Following a Consortium story quoting Senator Janelle Sarauw who toured schools in St. Thomas over the weekend and said that at least three — Charlotte Amalie High School, the Addelita Cancryn Intermediate & Junior High School and the Lockhart Primary School — should be delayed by at least three days to allow for more preparation, the Department of Education on Sunday night reaffirmed its Sept. 3 opening school date and maintained that the schools were prepared for the school year.
Ms. Sarauw had visited the schools and even helped with some cleaning at Cancryn.
D.O.E. Commissioner Racquel Berry-Benjamin said members of her team in both districts conducted two days of assessments of the territory’s public schools to ensure schools would open on time.
“Our schools were thoroughly assessed in both districts and while there was some minor water damage and debris resulting from the storm, nothing we have found would impact us opening the school year as planned,” she said.
In addressing the question of school readiness, Ms. Berry-Benjamin pointed out that it has much more to do with matters that are visible to the public.
“School readiness is beyond fixing infrastructural and maintenance issues, as well as doing landscaping and correcting other challenges that might be readily visible on our campuses,” said the commissioner. “While these are important parts of the big picture, school readiness is also ensuring classrooms are adequately staffed, meals are ready to be served, bus and ferry transportation are in place for students, and much more—all of which the Department of Education has secured. We are ready.”
Ms.
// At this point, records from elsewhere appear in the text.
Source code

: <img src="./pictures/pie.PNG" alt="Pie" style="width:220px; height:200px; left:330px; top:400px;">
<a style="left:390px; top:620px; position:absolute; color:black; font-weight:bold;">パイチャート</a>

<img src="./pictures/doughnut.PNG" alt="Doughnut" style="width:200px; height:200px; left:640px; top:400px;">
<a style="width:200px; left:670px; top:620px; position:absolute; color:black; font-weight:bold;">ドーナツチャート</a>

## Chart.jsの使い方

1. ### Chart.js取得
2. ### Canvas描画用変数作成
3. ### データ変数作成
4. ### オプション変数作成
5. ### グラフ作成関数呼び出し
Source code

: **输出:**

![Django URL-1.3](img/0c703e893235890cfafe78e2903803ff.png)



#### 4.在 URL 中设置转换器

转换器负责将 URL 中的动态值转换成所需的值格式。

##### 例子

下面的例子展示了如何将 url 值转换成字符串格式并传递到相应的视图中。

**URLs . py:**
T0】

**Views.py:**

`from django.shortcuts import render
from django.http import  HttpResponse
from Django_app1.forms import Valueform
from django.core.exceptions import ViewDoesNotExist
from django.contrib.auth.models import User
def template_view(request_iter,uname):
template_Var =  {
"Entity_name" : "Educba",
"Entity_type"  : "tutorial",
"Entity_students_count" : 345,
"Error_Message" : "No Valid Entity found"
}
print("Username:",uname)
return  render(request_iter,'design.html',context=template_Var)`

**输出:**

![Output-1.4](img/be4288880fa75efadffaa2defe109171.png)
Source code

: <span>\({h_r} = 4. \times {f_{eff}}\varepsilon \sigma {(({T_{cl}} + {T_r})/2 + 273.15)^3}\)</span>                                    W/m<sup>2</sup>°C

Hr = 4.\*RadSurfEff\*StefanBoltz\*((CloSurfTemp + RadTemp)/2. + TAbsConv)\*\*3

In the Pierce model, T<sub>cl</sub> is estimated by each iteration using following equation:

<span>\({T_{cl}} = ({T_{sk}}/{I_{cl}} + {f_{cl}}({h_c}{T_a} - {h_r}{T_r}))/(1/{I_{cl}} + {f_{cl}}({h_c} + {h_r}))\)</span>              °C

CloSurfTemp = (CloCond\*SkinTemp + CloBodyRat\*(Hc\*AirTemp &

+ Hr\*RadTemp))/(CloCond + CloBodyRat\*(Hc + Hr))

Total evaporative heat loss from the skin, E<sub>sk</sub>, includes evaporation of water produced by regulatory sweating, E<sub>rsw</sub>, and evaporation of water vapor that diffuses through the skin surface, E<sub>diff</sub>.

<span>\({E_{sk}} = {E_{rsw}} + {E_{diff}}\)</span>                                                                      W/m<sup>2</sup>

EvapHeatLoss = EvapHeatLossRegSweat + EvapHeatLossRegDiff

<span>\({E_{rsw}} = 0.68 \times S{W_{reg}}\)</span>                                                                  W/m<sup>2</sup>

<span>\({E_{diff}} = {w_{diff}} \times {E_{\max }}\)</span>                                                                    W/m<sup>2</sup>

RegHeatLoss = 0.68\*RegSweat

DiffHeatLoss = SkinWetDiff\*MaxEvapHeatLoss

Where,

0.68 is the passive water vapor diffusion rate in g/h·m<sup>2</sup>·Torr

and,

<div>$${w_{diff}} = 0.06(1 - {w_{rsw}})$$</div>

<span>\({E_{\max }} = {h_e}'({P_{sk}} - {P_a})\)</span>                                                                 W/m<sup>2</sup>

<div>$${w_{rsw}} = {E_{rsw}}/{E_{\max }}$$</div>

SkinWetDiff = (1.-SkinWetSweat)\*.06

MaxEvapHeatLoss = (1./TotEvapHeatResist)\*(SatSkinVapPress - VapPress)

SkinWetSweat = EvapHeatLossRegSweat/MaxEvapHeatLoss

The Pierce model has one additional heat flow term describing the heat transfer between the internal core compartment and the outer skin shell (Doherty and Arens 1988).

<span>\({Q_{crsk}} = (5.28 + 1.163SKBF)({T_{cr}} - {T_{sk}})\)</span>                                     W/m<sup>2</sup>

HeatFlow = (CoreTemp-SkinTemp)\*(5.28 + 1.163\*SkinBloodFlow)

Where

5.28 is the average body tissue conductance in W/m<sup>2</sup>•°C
Berry-Benjamin said the Department of Education has had to prioritize projects based on limited funding the department receives in its annual budget. She also said D.O.E. conducts year-round maintenance, a statement that has been challenged by senators who toured the territory’s schools in August and found facilities appearing to be in a state of abandonment. “The schools look like they’re abandoned,” Senator Kurt Vialet said during a school tour last month.
D.O.E. shared some pictures showing preparatory and repair work at a number of the territory’s school facilities.
“Given the age of many of our school buildings, we can expect that something will always need improvement,” the commissioner said. “While we would like to, we simply cannot address all of the issues at our schools at once. Therefore, we prioritize our work based on available funding, and level of safety risk to students and staff. We ask for your understanding and continued support as we conduct maintenance year-round and a variety of larger projects over the next few years—culminating in the construction of new schools.”
After her tour over the weekend, Ms. Sarauw said, “Administrators, teachers and support staff are performing herculean tasks at this stage in the game. They are indeed a precious natural resource. Given the latest developments and reshuffling of CAHS, Cancryn and Lockhart school there is still a bit of chaos and uncertainty. Ironically on Labor Day weekend, where we observe the social and economic achievements of workers, many of those union employees will be working through the holiday in order to prepare for Tuesday. But, I firmly believe that school should be delayed two – three days for those three schools in particular. They are truly not ready to open. If we rush the opening of school for those three schools, staff will begin the year disorganized, burnt out and stressed. The mental state of our professionals should be taken into account.”